Augmented reality is not the first medium you think of when you think about games being made in a matter of days, but a simple, easy-to-play physics puzzle game called HoloGolf is CapitolaVR's crack at it. The game is deceptively simple, but uses many complex AR technologies present in Microsoft's HoloLens. On the surface, you get a small course that you bounce a ball through, trying to get it into a hole at the end. Under the hood, the game is using a complex physics engine for starters, on top of a sophisticated AR layer that sizes up a room, figures out the lay of the floor, and lays the course according to environmental factors. It couldn't be easier to play – just move your stroke line to where you want to launch the ball, put your hand in front of the AR camera, move it in or out to apply more or less force, and pinch.

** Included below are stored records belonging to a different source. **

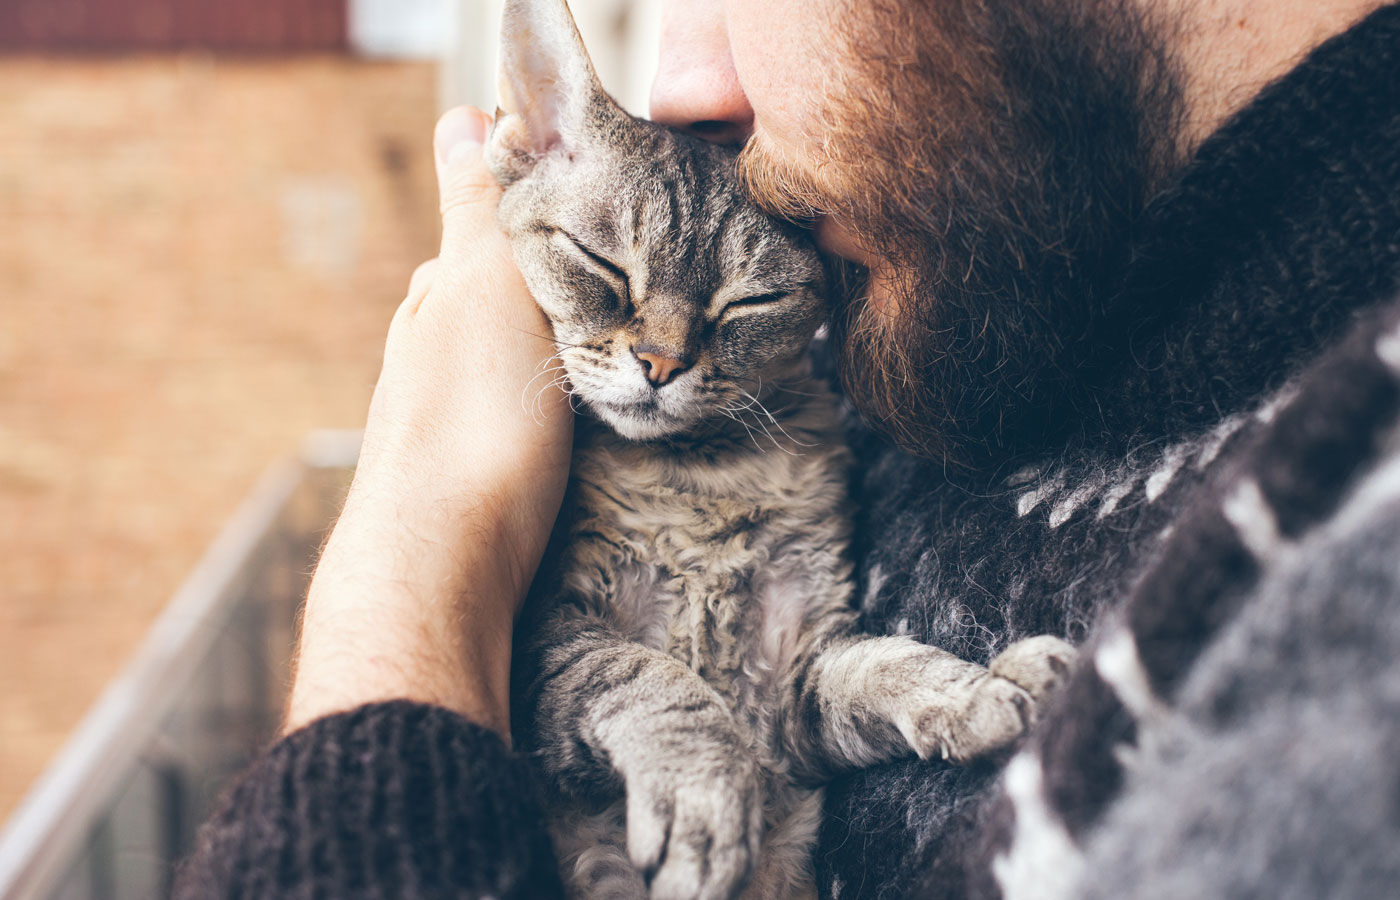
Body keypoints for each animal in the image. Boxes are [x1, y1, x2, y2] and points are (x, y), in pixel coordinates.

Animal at [478, 1, 1069, 900]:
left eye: (749, 303)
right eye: (601, 265)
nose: (660, 363)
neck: (699, 478)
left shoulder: (795, 681)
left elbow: (879, 664)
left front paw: (980, 686)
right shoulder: (543, 641)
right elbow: (653, 679)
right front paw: (706, 798)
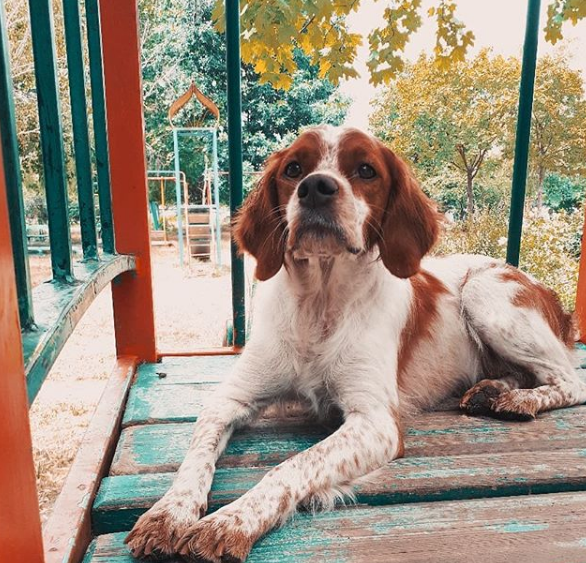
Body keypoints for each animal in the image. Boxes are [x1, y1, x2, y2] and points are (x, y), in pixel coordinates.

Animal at [124, 128, 584, 563]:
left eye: (366, 170)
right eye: (293, 169)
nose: (315, 187)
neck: (320, 304)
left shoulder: (375, 422)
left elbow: (292, 465)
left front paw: (231, 521)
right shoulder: (229, 399)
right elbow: (194, 459)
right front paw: (168, 513)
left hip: (486, 294)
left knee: (569, 381)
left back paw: (520, 399)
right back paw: (491, 390)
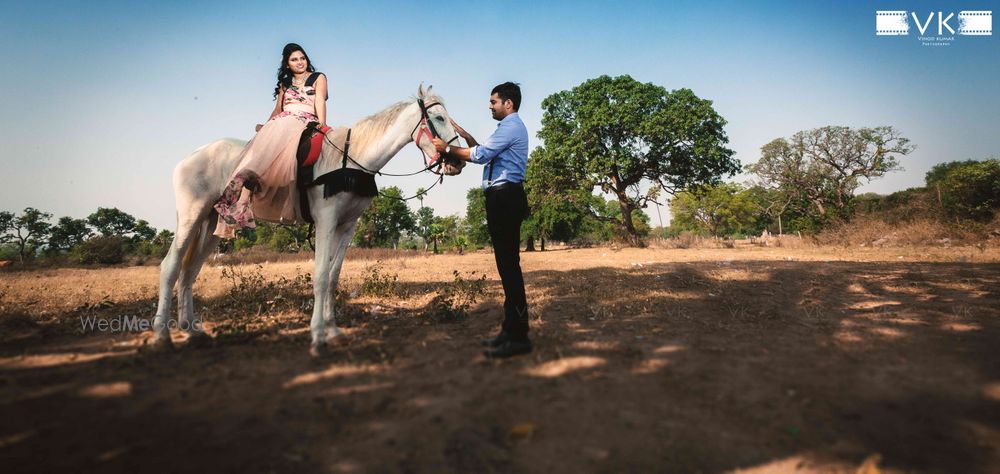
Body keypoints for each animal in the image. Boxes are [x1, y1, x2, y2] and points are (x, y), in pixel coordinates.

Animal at [150, 85, 462, 356]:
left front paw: (333, 330)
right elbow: (321, 277)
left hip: (213, 222)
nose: (457, 162)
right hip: (191, 216)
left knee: (189, 272)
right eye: (438, 118)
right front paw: (318, 336)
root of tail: (190, 158)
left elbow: (334, 277)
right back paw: (162, 335)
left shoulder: (347, 226)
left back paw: (191, 330)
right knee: (170, 267)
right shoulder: (325, 221)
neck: (350, 159)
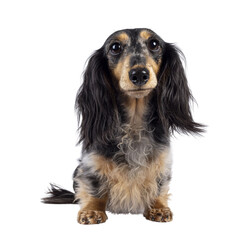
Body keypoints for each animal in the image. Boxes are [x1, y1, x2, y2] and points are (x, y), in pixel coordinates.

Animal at [42, 28, 203, 225]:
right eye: (115, 47)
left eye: (154, 44)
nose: (139, 74)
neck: (134, 123)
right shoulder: (90, 163)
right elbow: (94, 187)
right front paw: (92, 211)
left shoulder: (162, 162)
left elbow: (158, 185)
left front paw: (158, 207)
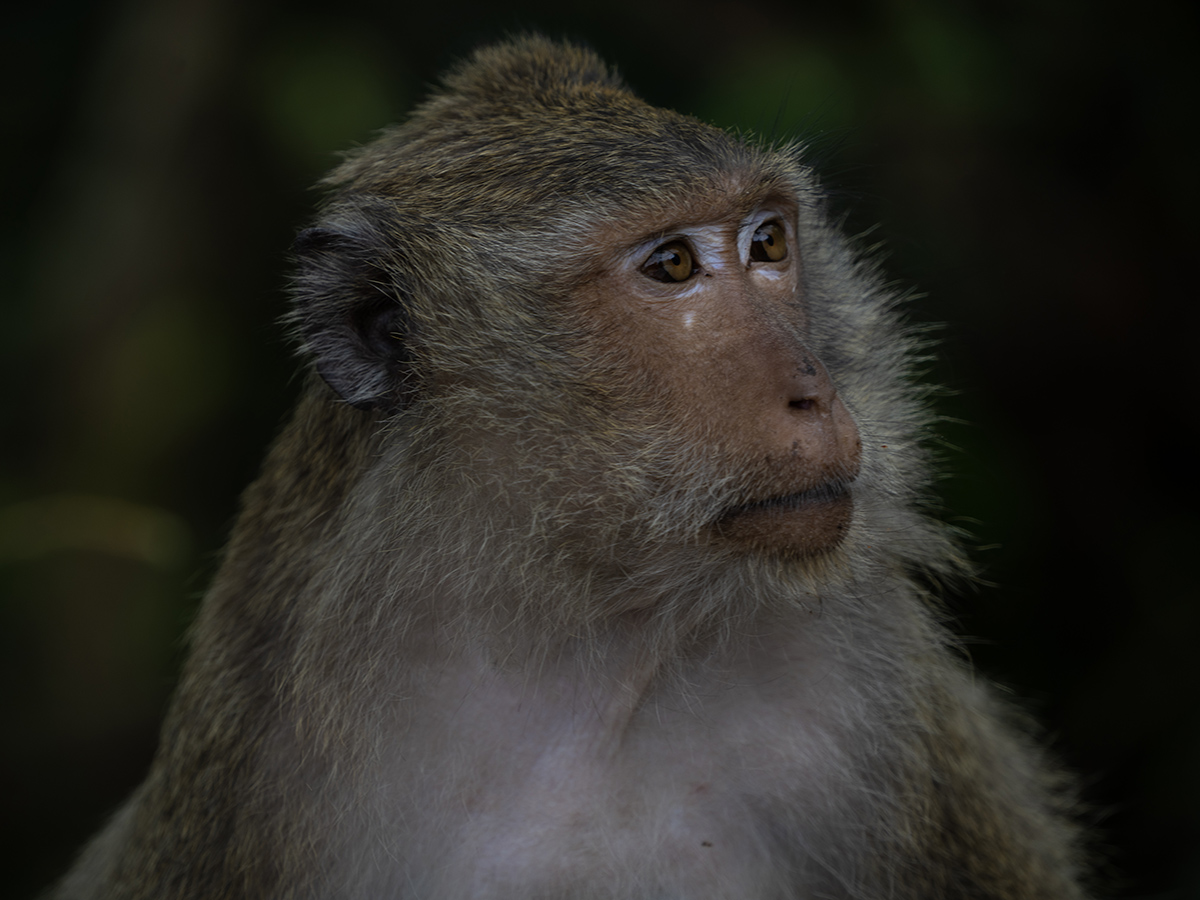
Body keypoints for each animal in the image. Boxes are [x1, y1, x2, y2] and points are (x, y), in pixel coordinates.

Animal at [54, 33, 1089, 900]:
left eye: (767, 242)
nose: (816, 395)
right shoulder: (266, 763)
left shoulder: (870, 703)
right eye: (671, 266)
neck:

The flow of the game is just as simple and intuitive as the gameplay. First, you choose a space to play, marked by a large space in AR. You move your indicator, get the ball in the hole, and end a level. A new course is generated, working around the environment just like the first one, and after three courses, you're shown your scores. From there, you can try another three rounds, or shut off the game.
The game actually came about as a simple idea from a single employee, worked on in their spare time as a side project at first. Like many projects of such nature at companies that are open to the concept, senior developers and others jumped into the project with the side goal of figuring out exactly what kind of AR application they could make in just a few days, with a full team pitching in. Game development jams like Ludum Dare typically attract individuals and teams from around the world and produce a number of cool projects, but taking that phenomenon inside a company's walls, especially a company specializing in VR and AR, can result in focused team efforts that produce highly technical, complex, and user-friendly projects like this one in just a few days.